La identidad irreal.– Verdad más
evidente no hemos de encontrar: la patriopublicidad no coincide con la
realidad. Esa patria pretendida por todos esos anuncios no existe. Y si existe,
existe en una suerte de parcialidad sospechosa, que consiste en concentrarse en
el pedazo menos infecto del país, poniéndole de paso una gruesa capa de
maquillaje. Ante la llamada Guatemala profunda, hay otra, huera, vana,
insustancial, sonriente y broncínea, con la cual podemos hacer un Frankestein de
apariencias; ante la puñetera pobreza de puños cortados, las producciones
millonarias para el verano o navidad; ante las coordenadas necrosadas que
pululan en el país, siempre los majestuosos sitios referenciales de gran plano (¡la
gran pirámide maya!); ante las ridículas condiciones de vida, la cotidianidad pasteurizada
que nos quiere mostrar que vivir en Guatemala no es solo un evento pasable,
sino en cambio fantástico. No hay nada que no se pueda meter debajo de la
alfombra de la megaproducción publicitaria.
Entre tanto, si un paisano en problemas llegase al restaurante o banco
de los hacendados en busca de algo de esa unidad abanderada que promueven en
sus jingles, sería prontamente escoltado a la puerta de salida.
La identidad no examinada.– Es decir una
identidad propia basada en lugares comunes y no en solidos enfoques culturales
y sociológicos. Antes de responder con sinceridad y hondura a la pregunta “¿qué
somos?”, los publicistas recurren a un nacionalismo de receta, asumido.
Identidad difusa.– No hay por parte de
las marcas una real explicación de lo que es la identidad. Y es que así lo
prefieren. Una identidad difusa captura más. La patriopublicidad se pierde simultáneamente
en abstracciones (como "nuestra gente”) o en sensaciones hiperconcretas,
por lo mismo desideologizadas, inclaras.
La identidad recibida.– Es la identidad
heredada, no creativa, clausurada. Desemboca en:
La identidad estanca.–
La identidad folklórica.– Una versión de
identidad estanca.
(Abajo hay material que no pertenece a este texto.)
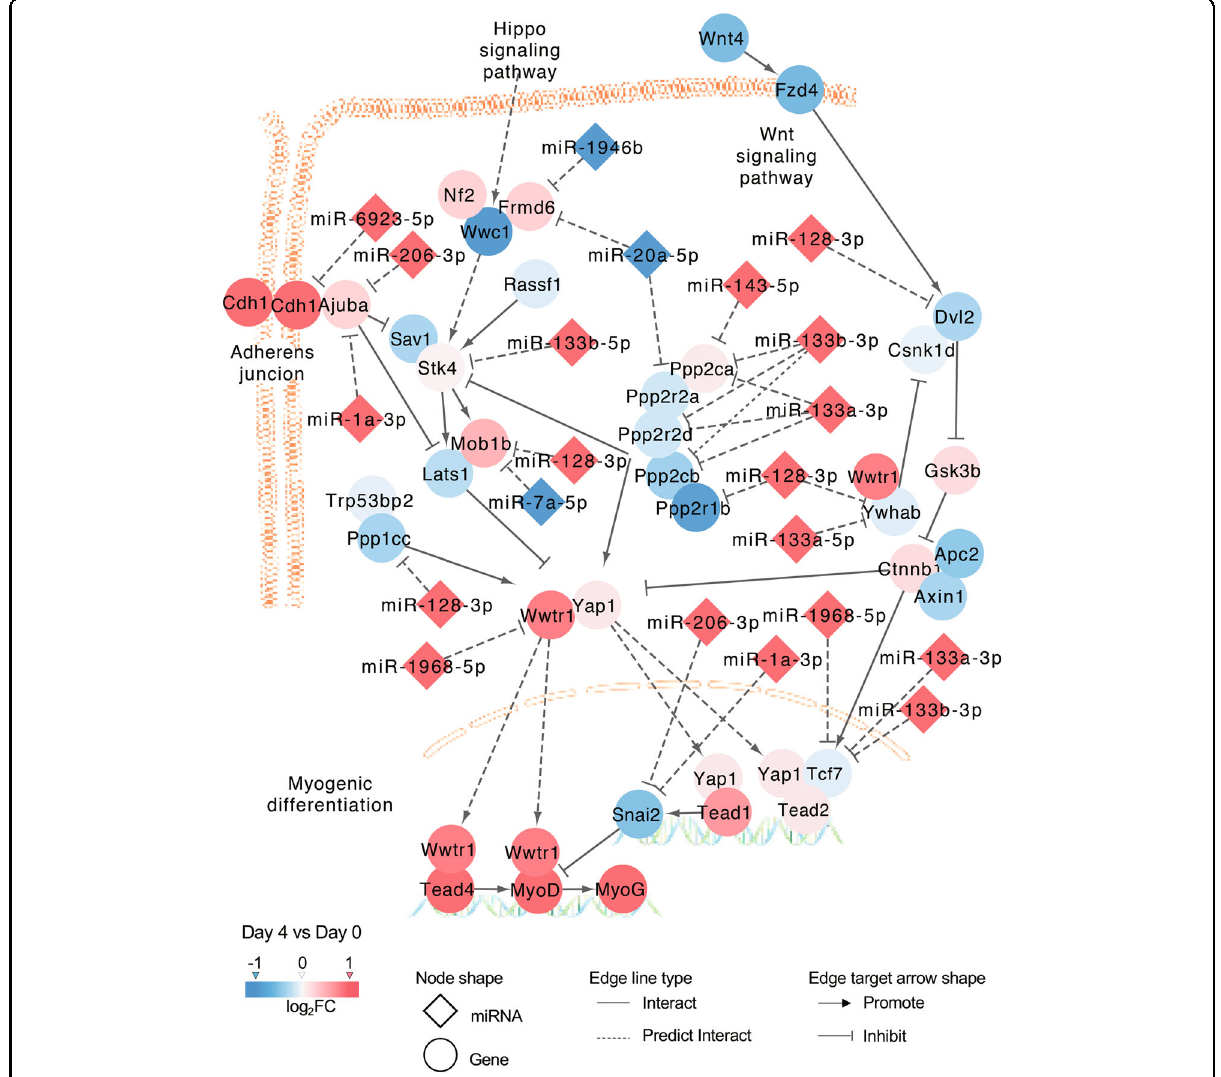
Fig. 4 Differentially expressed miRNAs involved in the Hippo signaling pathway and their target genes. Orange red and light red indicate upregulation on day 4 compared with day 0 (orange red, log 2 FC > 1; light red, 0 < log 2 FC < 1), whereas blue and light blue indicate downregulation over this same period (blue, log 2 FC < − 1; light blue, − 1 < log 2 FC <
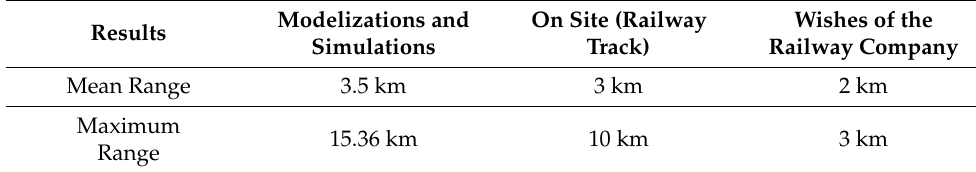
On Site (Railway Wishes of the Track) Railway Company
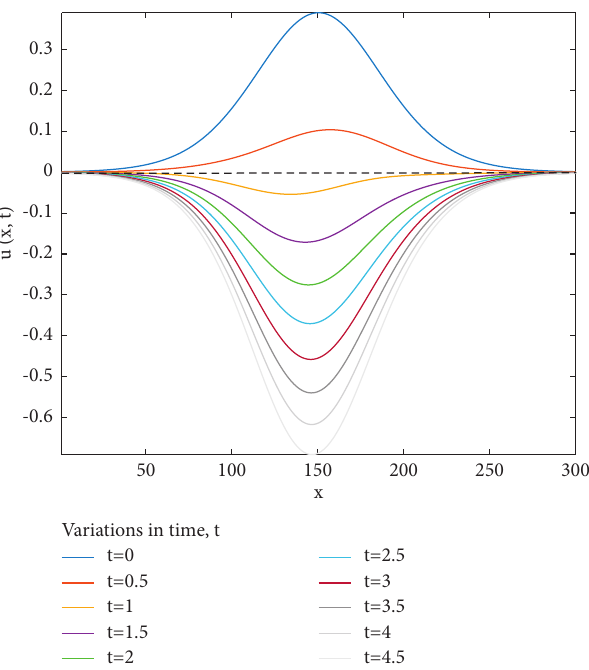
Figure 4: 2D fractional temporal numerical solution u ( x ) for order α � 0 . 6, κ � 4, and δ �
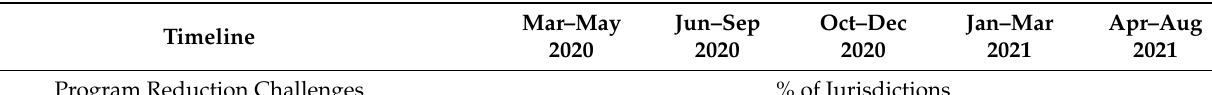
Table 3. Timeline of program reduction challenges and recovery adaptations between March 2020 and August 2021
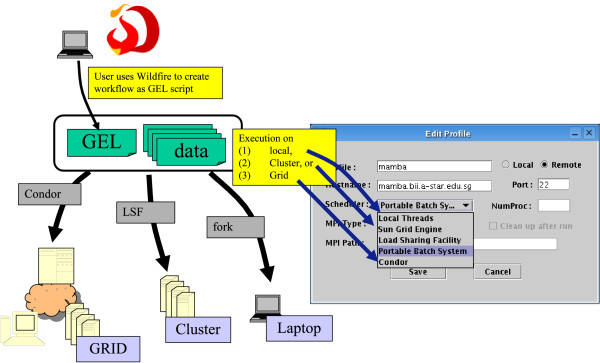
Relationship between Wildfire and GEL. Wildfire is an interactive application which allows users to construct workflows using a drawing analogy. Wildfire executes the workflow by exporting it as a GEL script which is executed using a suitable GEL interpretor. There are GEL interpretors for execution on (i) the Grid, using Condor, (ii) a cluster, using LSF, PBS or SGE, and (iii) the same machine, which could be a laptop, desktop or multi-processor server.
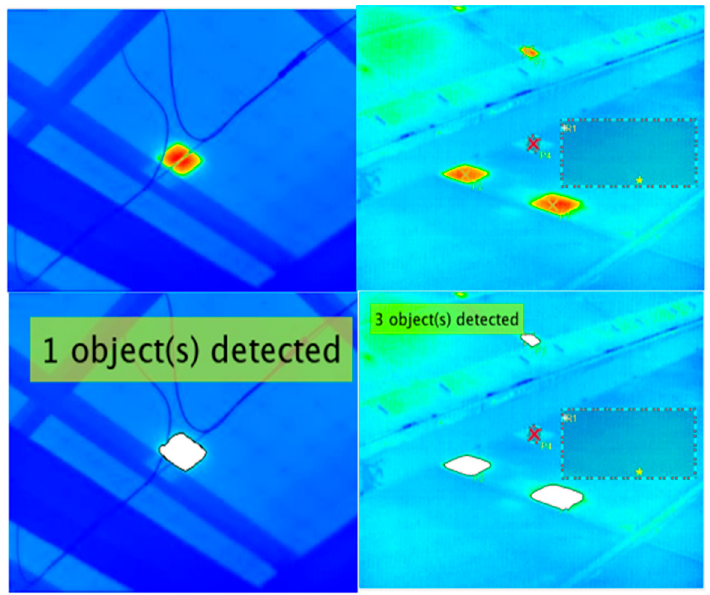
Figure 3. The images taken by an hand-held IR imager that were used to validate if the algorithm image processing with edge detection can count the number of hotspots of image processing with edge detection can count the number of hotspots accurately.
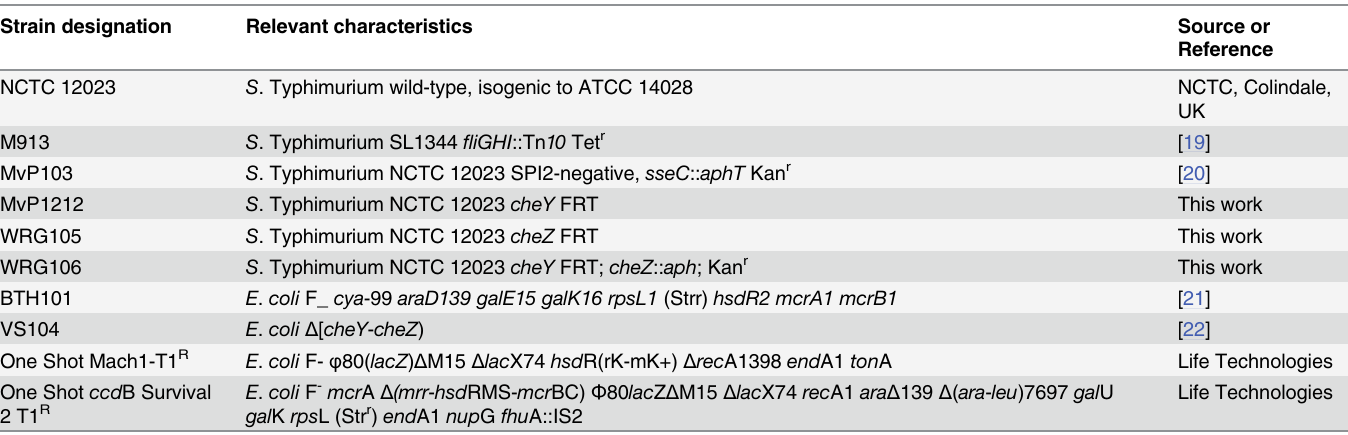
Table 1. Strains used in this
Se inspira muchas veces inspirado en el indigenismo,
paisajismo y postalismo. No falta la comida típica.
La identidad barata.– La nación como
jingle, para empezar. Es la identidad de baja calidad. ¿Funciona? Sí, lo mismo
que funciona el fast food. Esta identidad dicta los límites de lo que es
culturalmente correcto y culturalmente deseable.
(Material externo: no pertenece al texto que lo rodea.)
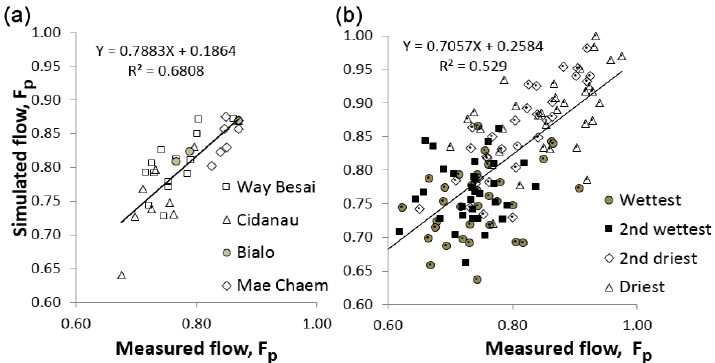
Figure 3. Inter- (a) and intra-annual (b) variation in the F p parameter derived from empirical vs. modelled flow: for the four test sites on annual basis (a) or 3-monthly basis (b)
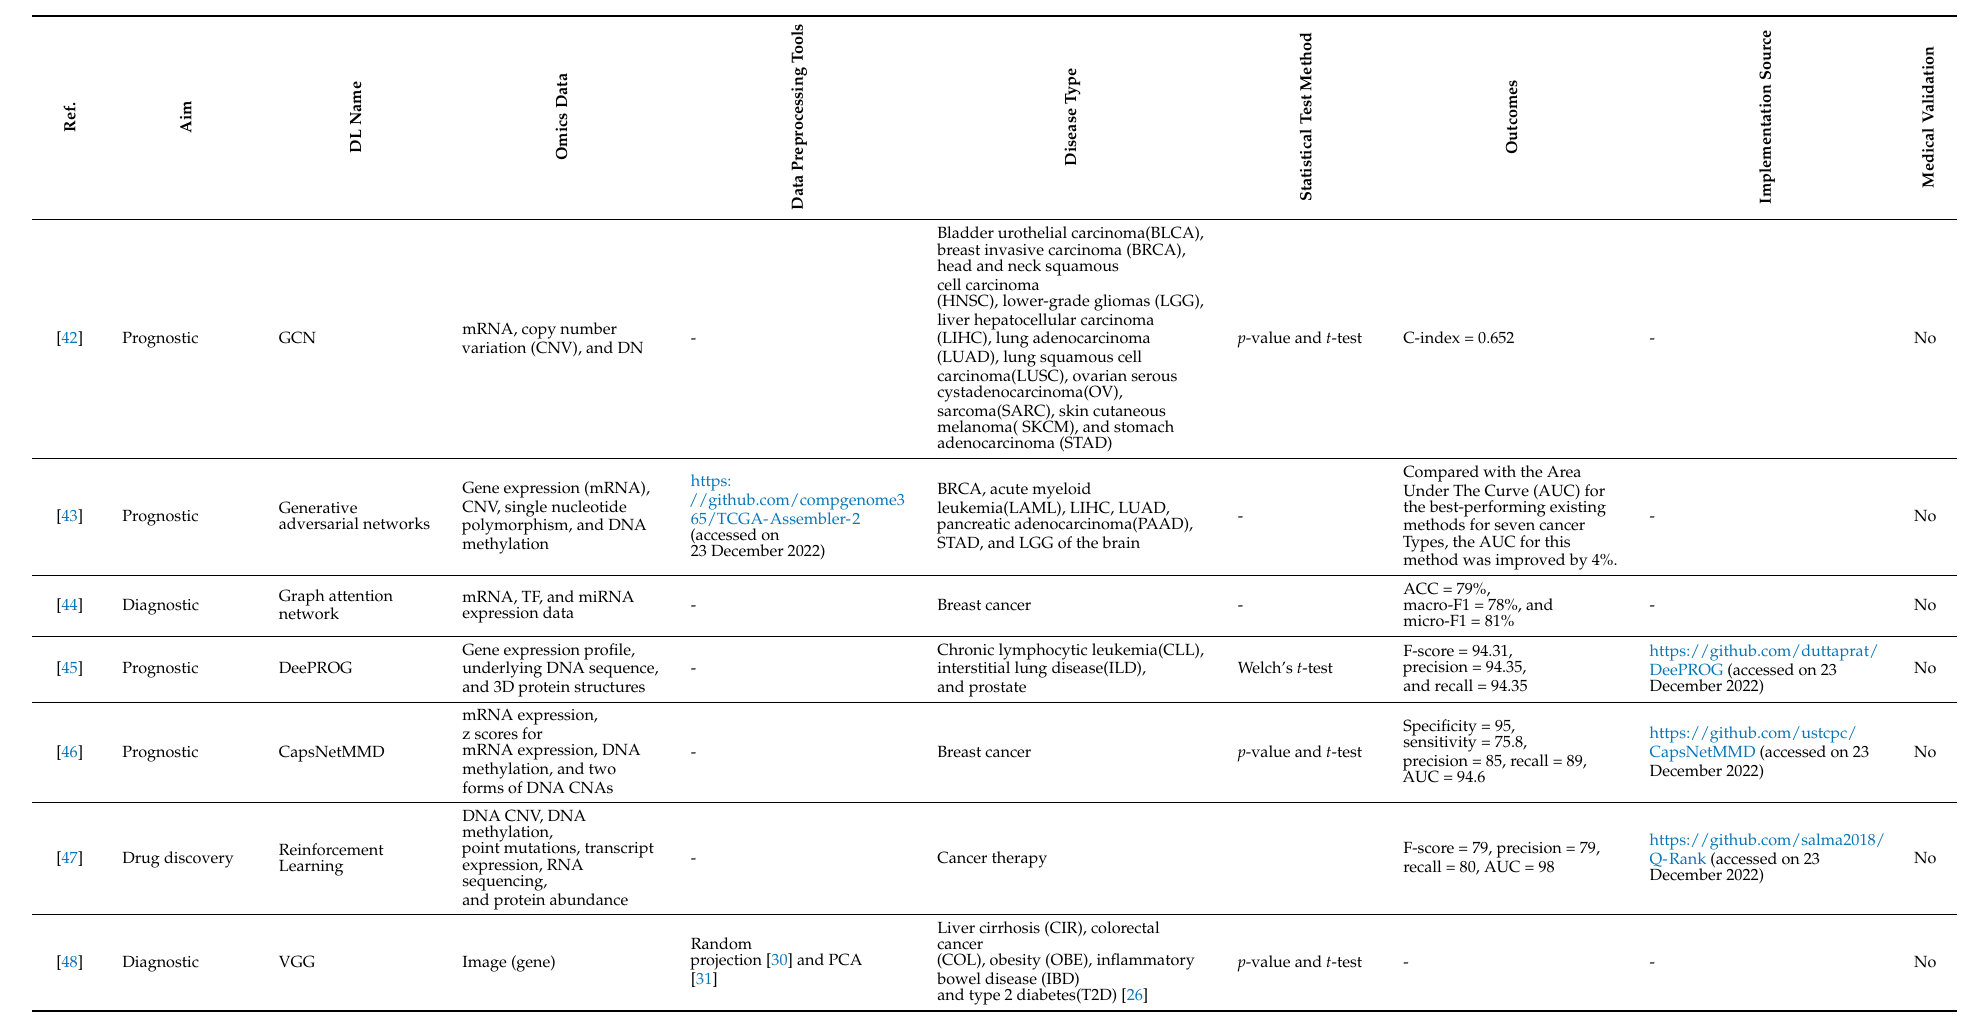
Table 2. Biomarker discovery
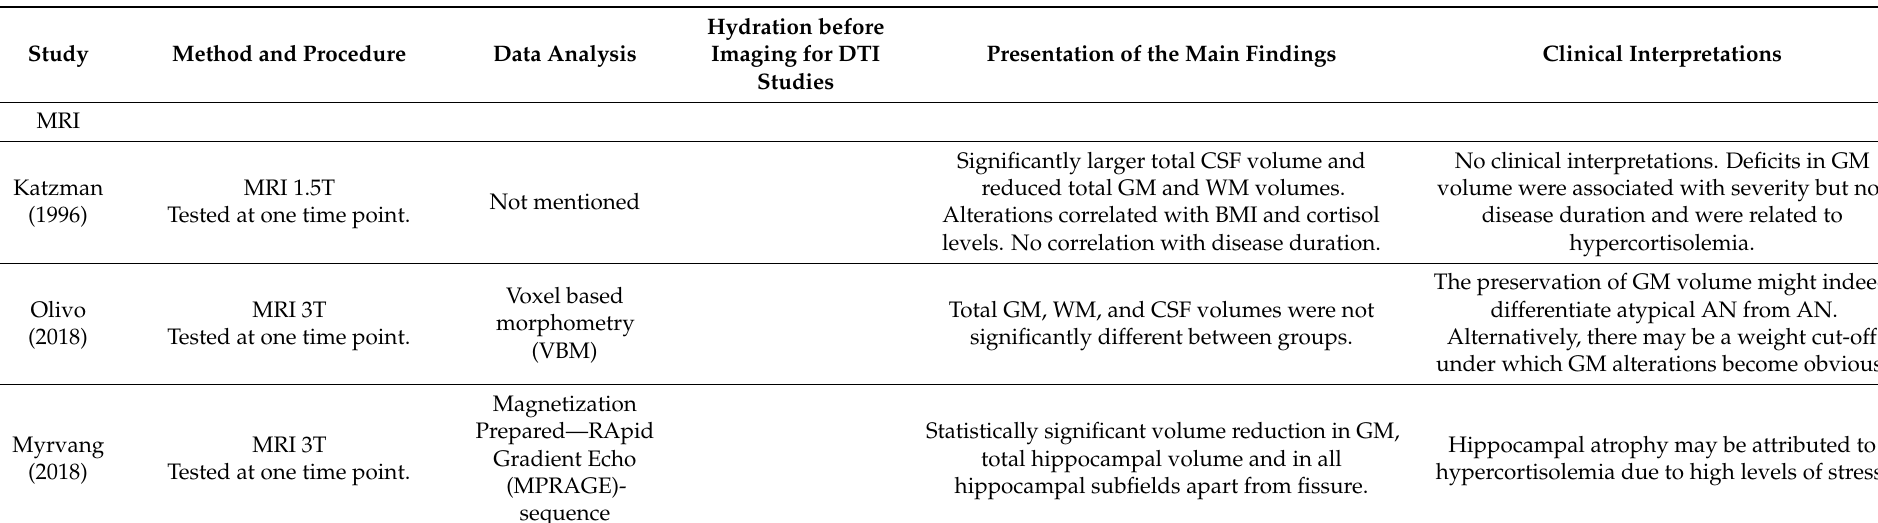
Table 2. Structural imaging studies—methods, main findings and clinical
La identidad dominante.– La identidad de
esa parte de la nación que domina a las otras partes de la nación, y que por
ser la dominante es la propagada. Mayormente, estamos hablando de una identidad
criolla–ladina–dominante–liberal, que va rindiendo su versión monolítica de lo
chapín. Incluso el sistema de diversidades pasa por su filtro, por el filtro de
los sectores hegemónicos, excluyendo otras lecturas y versiones y reversiones,
ya no digamos decolonialismos. La diversidad propuesta es una diversidad ladina–
burguesa.
La identidad políticamente correcta.– Nos gusta la posmodernidad light, porque no borra realmente nuestra modernidad criolla, y da la impresión de apertura.
La identidad limpia y segura.– Limpia,
sanitizada, y sin dientes. La identidad safe.
La identidad amurallada.– Es decir la que prohíbe la identidad
global y universal. Su misión es
perpetuar en la mente del consumidor la extraña creencia de que un país es
mejor que otro por virtud del hecho de que creció ahí (Bernard Shaw dixit). Por
una vez nos gustaría una campaña en la cual se desafiara lo local y nos
presentara como seres universales o como seres de ningún lado (como aquella del
chocolate ROM, en Hungaria, que tenía por eslogan: “El patriotismo no te dará
de comer”). Por una vez nos gustaría una campaña que no sugiriera que este es
un gran país o el mejor, sino solo uno más. Lo peor es que esas compañías que
dan esos mismos mensajes, y que suelen ser transnacionales, lo han ido
adaptando fariseicamente de país en país, como Campero en El Salvador, o Gallo
en México.
7) Cero
principios. El nacionalismo ofertado por los sectores patriopublicitarios
es uno mediado por sensaciones, sentimientos,
a veces percepciones, pero raramente por principios, y cuando son principios
son principios cooptados.
Termino este artículo con una cita de
Camus: “Amo demasiado mi país para ser nacionalista”.